Projection-Forcing Multisets of Weight Changes

TL;DR

This paper characterizes multisets of weight changes that force linear functions over finite fields to be coordinate projections, providing algorithms to determine and verify this property, thus generalizing the MacWilliams Extension Theorem.

Contribution

It introduces a criterion and algorithms for identifying projection-forcing multisets of weight changes, extending the classical MacWilliams Extension Theorem.

Findings

Provides a super-polynomial algorithm to test projection-forcing multisets.

Introduces a polynomial-time check for sufficient conditions of being projection-forcing.

Generalizes the MacWilliams Extension Theorem to broader classes of multisets.

Abstract

Let $F$ be a finite field.
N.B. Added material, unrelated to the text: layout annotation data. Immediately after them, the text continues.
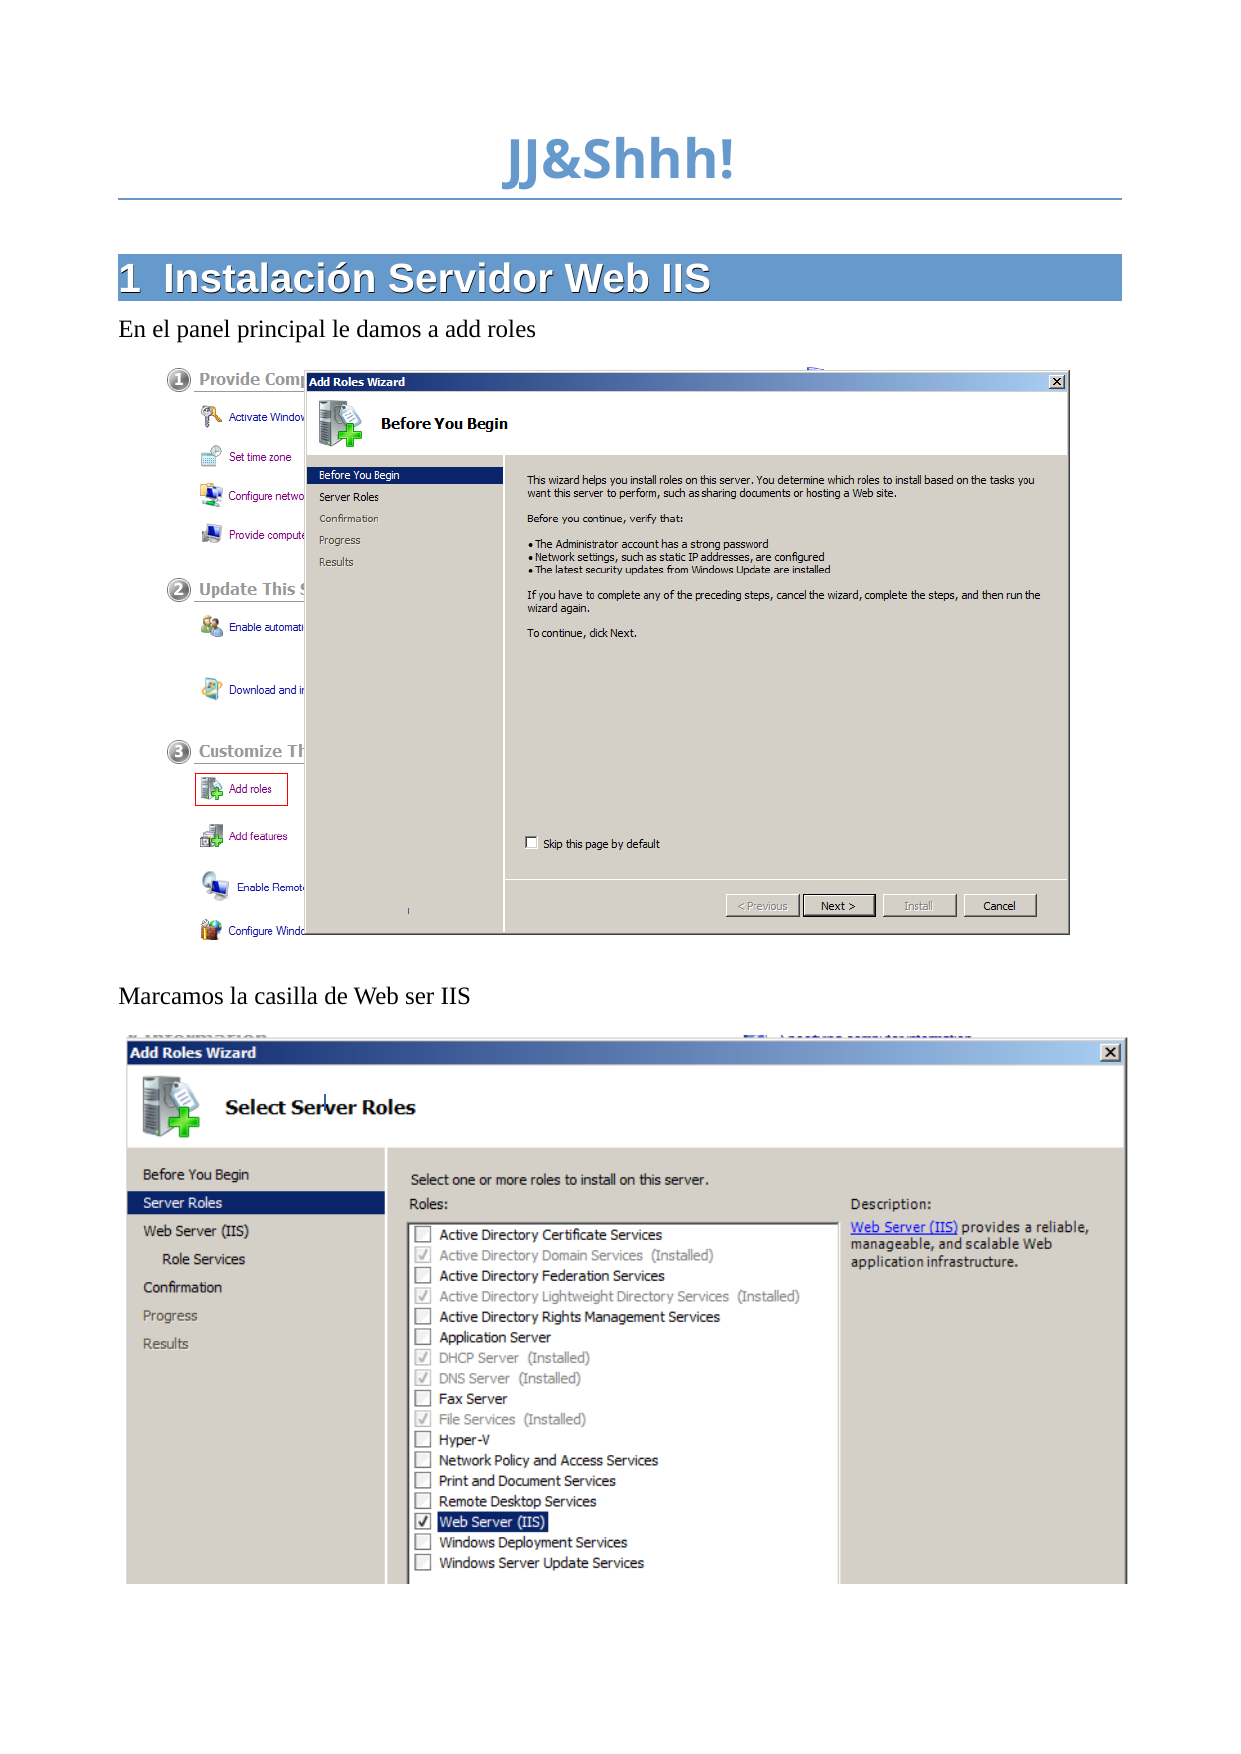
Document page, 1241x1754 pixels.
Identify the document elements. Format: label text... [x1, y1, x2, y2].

subtitle Instalación Servidor Web IIS [118, 254, 1122, 301]
text En el panel principal le damos a add roles [118, 314, 1122, 342]
picture [126, 1035, 1130, 1584]
text Marcamos la casilla de Web ser IIS [118, 981, 1122, 1010]
picture [162, 362, 1078, 940]
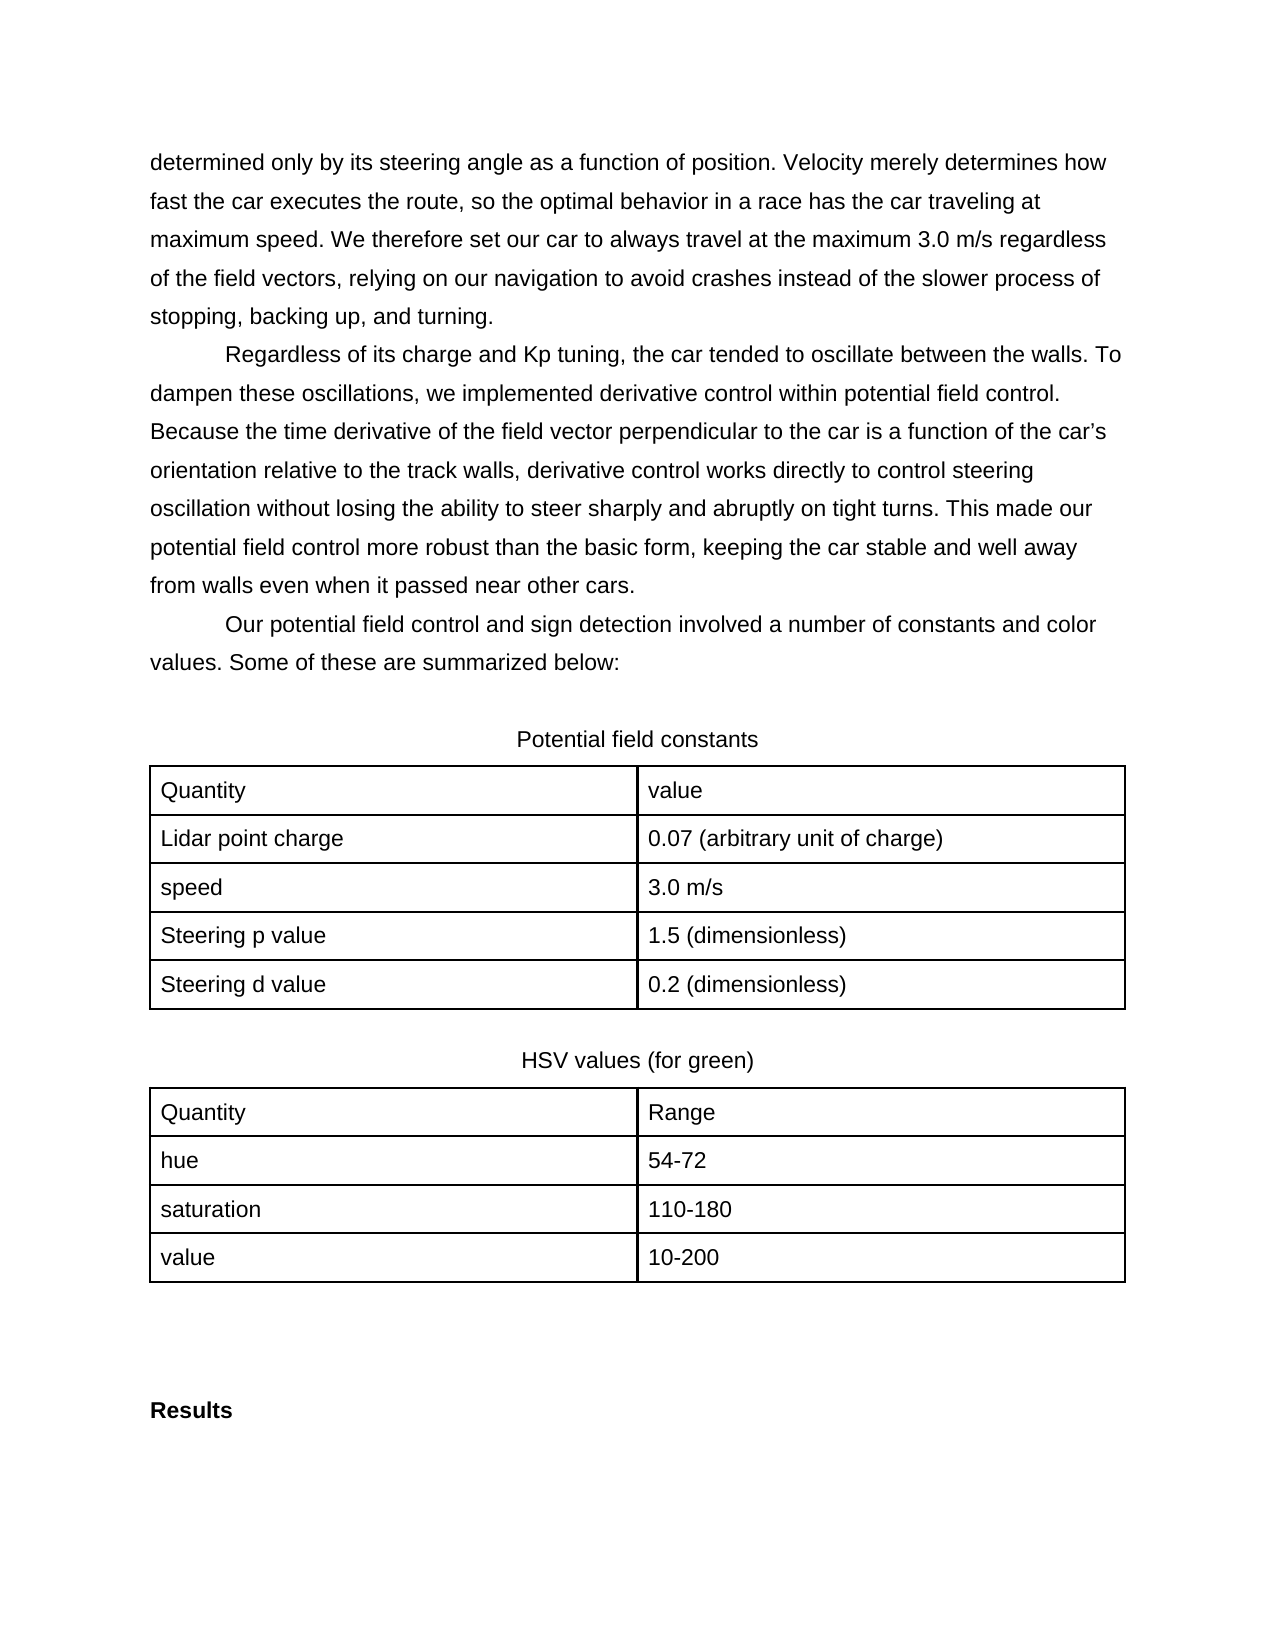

A multiset $S$ of integers is projection-forcing if for every linear function $\phi : F^n \to F^m$ whose multiset of weight changes is $S$, $\phi$ is a coordinate projection up to permutation and scaling of entries. The MacWilliams Extension Theorem from coding theory says that $S = \{0, 0, ..., 0\}$ is projection-forcing. We give a (super-polynomial) algorithm to determine whether or not a given $S$ is projection-forcing. We also give a condition that can be checked in polynomial time that implies that $S$ is projection-forcing. This result is a generalization of the MacWilliams Extension Theorem and work by the first author.